COMPASS Pathways plc (Nasdaq: CMPS) announced positive results from its exploratory study of COMP360 psilocybin therapy in conjunction with SSRI use. The study wanted to test whether patients with treatment-resistant depression could tolerate and do well with psilocybin treatments while also taking regular depression medicine.
“The results of this study challenge the widely-held belief that the use of SSRI medication together with psilocybin could interfere with psilocybin’s therapeutic effect. Our findings provide a strong signal that COMP360 psilocybin therapy could be an adjunctive treatment to SSRI antidepressants as well as a monotherapy. For some patients with treatment-resistant depression, withdrawal is a difficult step even though, by definition, ‘treatment-resistant’ means that those antidepressants are not working. This is exactly why we conduct rigorous research to help guide our clinical trial design – including addressing barriers to adoption of COMP360 therapy,” stated Guy Goodwin, Compass Pathways’ Chief Medical Officer. “We are now looking forward to meeting with the FDA early in the new year in light of these new data to finalize our plans for the phase III program, which we expect to begin in Q3 2022.” Compass has Breakthrough Therapy designation with the FDA.
Study Details
Compass said in a statement that the open-label study included 19 patients from clinical sites in Ireland and the United States. The majority of patients were female (68.4%) and the average age was 42 years. The primary endpoint was the change in baseline MADRS1 total score at 3 weeks in patients having 25mg COMP360 psilocybin therapy given in augmentation with their existing SSRI antidepressant regimen. In the study, 8 of the 19 patients (42.1%) were responders1 at week 3 (compared with 36.7% at week 3 in the phase IIb trial) and all 8 were also remitters1. The mean reduction from baseline observed in MADRS total score was 14.9 at week 3 (compared with a 12.0 mean reduction in MADRS in the phase IIb trial). There was a rapid response from day 2 to week 3 after COMP360 therapy, which is also consistent with the phase IIb result. The baseline MADRS score of patients entering the study was 31.7, representing moderate to severe depression. MADRS scores were assessed by blinded independent raters at baseline, on the day following COMP360 psilocybin therapy, and at weeks 1, 2 and 3. Patients were then invited to participate in COMPASS’s long-term follow-up study which also includes patients from the phase IIb trial.

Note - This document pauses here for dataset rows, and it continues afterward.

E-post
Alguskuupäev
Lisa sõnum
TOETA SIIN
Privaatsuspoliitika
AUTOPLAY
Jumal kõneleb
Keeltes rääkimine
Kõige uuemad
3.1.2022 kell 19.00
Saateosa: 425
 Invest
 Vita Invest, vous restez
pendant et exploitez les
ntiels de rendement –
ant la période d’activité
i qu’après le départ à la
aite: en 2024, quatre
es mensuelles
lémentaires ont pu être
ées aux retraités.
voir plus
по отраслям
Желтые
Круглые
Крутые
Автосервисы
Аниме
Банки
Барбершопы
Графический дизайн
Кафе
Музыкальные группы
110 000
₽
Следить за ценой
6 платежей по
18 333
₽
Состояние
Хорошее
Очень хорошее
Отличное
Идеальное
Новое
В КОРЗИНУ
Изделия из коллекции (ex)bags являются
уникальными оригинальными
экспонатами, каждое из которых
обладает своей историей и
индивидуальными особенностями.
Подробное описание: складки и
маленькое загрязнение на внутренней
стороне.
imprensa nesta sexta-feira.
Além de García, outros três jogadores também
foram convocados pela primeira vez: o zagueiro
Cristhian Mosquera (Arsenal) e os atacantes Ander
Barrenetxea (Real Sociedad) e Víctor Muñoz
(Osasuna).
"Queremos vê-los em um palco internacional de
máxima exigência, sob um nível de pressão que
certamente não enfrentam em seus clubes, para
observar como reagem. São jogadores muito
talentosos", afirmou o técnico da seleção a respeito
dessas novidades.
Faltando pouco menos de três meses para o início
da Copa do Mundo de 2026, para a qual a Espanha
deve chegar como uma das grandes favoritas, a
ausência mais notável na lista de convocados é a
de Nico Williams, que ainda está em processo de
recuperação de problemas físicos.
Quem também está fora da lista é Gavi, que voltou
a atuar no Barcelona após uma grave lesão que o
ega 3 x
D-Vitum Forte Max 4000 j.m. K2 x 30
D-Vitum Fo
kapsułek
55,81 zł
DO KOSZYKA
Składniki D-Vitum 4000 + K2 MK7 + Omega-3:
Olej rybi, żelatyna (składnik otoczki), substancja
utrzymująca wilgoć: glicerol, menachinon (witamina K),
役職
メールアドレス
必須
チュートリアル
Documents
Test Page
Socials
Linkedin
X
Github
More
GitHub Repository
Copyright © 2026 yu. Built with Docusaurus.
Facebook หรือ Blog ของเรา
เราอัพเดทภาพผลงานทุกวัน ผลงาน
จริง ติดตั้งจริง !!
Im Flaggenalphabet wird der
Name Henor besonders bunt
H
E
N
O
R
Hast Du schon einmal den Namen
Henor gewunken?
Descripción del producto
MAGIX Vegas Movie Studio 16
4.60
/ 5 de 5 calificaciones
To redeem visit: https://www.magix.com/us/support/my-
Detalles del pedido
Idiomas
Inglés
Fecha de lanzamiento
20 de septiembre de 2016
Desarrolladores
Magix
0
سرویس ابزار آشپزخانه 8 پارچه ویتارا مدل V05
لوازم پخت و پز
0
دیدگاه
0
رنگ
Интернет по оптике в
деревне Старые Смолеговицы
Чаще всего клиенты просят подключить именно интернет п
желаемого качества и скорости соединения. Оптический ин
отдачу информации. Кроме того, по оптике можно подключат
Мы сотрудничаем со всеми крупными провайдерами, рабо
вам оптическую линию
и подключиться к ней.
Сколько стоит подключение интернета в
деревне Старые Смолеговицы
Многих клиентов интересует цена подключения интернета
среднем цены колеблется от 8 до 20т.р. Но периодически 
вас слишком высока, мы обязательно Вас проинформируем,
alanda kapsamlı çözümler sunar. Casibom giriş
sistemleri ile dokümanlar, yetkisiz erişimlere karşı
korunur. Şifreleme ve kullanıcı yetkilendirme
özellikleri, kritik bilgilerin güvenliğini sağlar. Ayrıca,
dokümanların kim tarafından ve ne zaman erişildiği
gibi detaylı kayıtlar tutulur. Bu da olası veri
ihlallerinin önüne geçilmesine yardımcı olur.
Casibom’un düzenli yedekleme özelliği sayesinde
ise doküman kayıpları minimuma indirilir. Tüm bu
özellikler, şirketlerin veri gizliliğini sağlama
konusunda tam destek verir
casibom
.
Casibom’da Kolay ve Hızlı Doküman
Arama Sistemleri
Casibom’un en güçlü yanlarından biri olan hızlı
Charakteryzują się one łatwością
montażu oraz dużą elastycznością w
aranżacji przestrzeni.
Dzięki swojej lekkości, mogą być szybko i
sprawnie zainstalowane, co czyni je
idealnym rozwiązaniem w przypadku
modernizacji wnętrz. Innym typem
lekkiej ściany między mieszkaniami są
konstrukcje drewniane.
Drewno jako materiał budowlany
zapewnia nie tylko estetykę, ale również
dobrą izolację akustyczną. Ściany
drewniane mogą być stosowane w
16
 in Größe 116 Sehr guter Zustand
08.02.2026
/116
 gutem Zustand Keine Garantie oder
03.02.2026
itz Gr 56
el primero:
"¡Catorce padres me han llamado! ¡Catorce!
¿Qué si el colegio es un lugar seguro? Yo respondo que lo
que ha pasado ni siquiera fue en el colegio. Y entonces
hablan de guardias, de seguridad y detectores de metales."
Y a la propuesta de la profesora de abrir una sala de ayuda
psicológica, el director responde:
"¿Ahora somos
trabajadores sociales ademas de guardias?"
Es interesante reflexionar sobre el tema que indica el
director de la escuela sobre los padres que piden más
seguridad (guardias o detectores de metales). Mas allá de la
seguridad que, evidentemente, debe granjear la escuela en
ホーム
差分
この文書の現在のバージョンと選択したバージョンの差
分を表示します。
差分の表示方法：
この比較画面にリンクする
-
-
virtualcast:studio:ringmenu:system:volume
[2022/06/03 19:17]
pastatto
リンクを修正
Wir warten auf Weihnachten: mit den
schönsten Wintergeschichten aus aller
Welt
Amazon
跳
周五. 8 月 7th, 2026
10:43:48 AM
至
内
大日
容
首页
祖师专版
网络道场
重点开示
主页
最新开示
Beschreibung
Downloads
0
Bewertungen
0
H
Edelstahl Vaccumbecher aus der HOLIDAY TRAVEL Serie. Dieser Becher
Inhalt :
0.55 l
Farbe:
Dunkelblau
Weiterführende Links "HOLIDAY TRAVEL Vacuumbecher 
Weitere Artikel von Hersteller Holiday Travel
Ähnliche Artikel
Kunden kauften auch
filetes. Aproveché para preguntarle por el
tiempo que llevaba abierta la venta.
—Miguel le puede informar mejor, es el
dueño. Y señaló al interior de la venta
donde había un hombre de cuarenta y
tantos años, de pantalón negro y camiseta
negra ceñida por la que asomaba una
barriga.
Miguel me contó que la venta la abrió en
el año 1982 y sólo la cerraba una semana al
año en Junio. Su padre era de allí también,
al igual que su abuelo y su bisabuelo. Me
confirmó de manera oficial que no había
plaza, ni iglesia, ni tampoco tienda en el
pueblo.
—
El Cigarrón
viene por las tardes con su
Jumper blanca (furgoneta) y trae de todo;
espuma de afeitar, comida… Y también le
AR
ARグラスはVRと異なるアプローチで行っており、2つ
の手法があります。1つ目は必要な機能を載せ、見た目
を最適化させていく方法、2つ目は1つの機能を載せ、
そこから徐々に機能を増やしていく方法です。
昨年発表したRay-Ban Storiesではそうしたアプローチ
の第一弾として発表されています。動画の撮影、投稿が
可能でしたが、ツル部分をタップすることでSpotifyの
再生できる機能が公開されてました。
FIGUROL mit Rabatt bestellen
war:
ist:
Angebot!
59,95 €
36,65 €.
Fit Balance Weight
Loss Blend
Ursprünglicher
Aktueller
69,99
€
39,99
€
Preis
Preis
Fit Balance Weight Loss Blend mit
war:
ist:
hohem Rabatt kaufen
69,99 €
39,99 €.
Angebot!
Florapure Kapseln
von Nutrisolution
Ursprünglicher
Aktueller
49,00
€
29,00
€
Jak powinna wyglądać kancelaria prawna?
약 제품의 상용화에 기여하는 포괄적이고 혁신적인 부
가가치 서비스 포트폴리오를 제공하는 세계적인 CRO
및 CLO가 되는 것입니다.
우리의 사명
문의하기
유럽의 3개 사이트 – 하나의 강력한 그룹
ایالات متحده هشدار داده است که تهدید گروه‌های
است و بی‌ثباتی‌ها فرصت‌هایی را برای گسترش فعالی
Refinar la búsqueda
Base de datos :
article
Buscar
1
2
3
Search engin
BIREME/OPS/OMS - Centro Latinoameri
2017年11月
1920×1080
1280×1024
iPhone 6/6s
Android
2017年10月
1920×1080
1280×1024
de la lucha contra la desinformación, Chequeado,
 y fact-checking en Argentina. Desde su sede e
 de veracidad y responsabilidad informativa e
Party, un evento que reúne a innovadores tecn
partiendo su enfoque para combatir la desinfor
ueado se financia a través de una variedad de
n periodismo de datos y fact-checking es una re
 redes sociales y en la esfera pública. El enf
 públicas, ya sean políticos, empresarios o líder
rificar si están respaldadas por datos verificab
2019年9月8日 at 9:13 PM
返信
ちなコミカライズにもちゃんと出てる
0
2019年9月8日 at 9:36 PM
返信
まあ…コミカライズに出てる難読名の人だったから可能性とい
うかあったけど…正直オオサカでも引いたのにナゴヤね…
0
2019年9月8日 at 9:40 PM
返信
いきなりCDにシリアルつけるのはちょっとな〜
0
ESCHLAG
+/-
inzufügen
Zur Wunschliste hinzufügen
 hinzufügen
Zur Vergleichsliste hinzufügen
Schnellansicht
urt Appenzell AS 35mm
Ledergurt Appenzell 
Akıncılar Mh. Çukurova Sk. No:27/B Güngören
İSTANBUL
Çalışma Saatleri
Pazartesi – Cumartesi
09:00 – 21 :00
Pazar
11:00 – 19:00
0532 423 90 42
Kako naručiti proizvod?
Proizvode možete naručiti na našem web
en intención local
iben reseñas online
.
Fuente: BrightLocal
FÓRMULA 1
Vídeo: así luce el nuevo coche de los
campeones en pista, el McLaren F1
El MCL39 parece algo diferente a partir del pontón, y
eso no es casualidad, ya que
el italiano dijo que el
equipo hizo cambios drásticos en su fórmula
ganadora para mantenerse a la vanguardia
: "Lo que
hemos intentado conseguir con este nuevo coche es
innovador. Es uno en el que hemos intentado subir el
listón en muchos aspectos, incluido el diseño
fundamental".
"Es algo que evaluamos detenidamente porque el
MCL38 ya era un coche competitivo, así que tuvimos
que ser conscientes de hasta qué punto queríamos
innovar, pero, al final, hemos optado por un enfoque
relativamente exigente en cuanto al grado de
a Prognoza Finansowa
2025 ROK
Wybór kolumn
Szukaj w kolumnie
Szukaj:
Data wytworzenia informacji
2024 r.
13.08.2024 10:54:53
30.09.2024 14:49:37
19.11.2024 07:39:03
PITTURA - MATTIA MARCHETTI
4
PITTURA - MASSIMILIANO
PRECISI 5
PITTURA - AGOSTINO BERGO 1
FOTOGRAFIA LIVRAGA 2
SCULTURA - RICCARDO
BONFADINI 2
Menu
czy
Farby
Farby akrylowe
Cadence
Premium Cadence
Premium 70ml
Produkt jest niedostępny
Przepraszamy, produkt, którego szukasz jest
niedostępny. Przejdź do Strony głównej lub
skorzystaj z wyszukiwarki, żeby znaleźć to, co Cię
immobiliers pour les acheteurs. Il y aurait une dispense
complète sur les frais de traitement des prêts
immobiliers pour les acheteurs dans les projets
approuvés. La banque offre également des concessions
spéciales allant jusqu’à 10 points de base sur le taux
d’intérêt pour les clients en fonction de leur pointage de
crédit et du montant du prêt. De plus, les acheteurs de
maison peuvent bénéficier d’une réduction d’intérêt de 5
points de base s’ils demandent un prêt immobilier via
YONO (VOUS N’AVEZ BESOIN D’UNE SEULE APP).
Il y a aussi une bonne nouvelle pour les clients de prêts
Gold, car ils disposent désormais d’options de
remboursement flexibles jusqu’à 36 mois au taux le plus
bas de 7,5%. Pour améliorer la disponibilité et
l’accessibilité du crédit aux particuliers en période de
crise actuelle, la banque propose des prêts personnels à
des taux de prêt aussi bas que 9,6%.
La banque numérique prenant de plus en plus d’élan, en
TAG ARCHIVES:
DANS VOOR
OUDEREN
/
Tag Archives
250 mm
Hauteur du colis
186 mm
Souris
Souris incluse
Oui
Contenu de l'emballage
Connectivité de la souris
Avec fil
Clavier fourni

COMP360 psilocybin therapy using a 25mg dose also showed overall signals of improvement in most other measures including improvement in anxiety, clinician and self-rated depressive symptoms, and positive and negative affect.
TRD
According to Compass, more than 320 million people globally suffer from major depressive disorder (MDD). About a third of these patients – 100 million people – aren’t helped by existing therapies and suffer from treatment-resistant depression (TRD). As many as 30% of these attempt suicide at least once during their lifetime. TRD carries two to three times the medical costs of a non-TRD MDD patient, and patients with TRD have higher all-cause mortality compared with non-TRD MDD patients. The TRD population is by definition more difficult to treat and more likely to relapse than patients with major depressive disorder. In 2018, COMPASS received FDA Breakthrough Therapy designation for its COMP360 psilocybin therapy for TRD.